Task details>
Work out how many lines below contain "chăn". Provide only the figure.

*** Extracted information Section Begins ***

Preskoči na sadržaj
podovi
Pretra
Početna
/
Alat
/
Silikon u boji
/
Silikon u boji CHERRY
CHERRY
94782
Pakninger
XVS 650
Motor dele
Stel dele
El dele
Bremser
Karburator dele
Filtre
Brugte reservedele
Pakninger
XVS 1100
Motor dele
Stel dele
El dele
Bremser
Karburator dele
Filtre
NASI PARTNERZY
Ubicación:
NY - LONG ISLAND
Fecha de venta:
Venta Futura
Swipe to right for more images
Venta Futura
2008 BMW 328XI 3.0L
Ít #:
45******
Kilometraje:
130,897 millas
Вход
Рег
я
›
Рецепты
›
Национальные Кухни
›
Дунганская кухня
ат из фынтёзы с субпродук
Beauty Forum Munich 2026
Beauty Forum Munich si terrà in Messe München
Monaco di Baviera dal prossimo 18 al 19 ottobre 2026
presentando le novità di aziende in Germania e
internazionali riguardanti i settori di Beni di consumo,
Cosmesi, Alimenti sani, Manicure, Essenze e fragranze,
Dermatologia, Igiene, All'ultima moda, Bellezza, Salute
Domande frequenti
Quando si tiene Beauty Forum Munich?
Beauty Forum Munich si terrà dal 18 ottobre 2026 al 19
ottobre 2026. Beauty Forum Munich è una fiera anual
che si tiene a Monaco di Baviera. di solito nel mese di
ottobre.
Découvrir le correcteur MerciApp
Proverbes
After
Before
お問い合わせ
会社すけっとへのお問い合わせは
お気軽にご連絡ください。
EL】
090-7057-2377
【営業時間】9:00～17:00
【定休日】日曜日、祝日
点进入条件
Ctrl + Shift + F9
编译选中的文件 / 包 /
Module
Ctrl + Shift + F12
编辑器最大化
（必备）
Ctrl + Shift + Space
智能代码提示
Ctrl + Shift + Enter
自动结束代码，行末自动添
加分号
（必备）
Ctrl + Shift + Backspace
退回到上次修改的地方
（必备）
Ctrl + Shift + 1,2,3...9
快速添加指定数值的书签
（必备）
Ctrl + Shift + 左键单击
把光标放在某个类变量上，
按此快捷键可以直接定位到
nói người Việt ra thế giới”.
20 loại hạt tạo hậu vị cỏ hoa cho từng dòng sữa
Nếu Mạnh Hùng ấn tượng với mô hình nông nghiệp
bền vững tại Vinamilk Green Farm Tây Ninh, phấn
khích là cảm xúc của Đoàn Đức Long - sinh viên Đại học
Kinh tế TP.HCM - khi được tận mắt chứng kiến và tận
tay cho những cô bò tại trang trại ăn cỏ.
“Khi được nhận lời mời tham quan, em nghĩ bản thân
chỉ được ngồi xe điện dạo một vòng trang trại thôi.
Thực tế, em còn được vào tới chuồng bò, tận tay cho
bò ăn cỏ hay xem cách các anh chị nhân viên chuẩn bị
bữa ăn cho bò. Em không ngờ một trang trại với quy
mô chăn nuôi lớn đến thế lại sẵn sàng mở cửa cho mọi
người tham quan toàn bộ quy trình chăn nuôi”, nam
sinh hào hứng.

*** Extracted information Section Ends ***

Written response>
2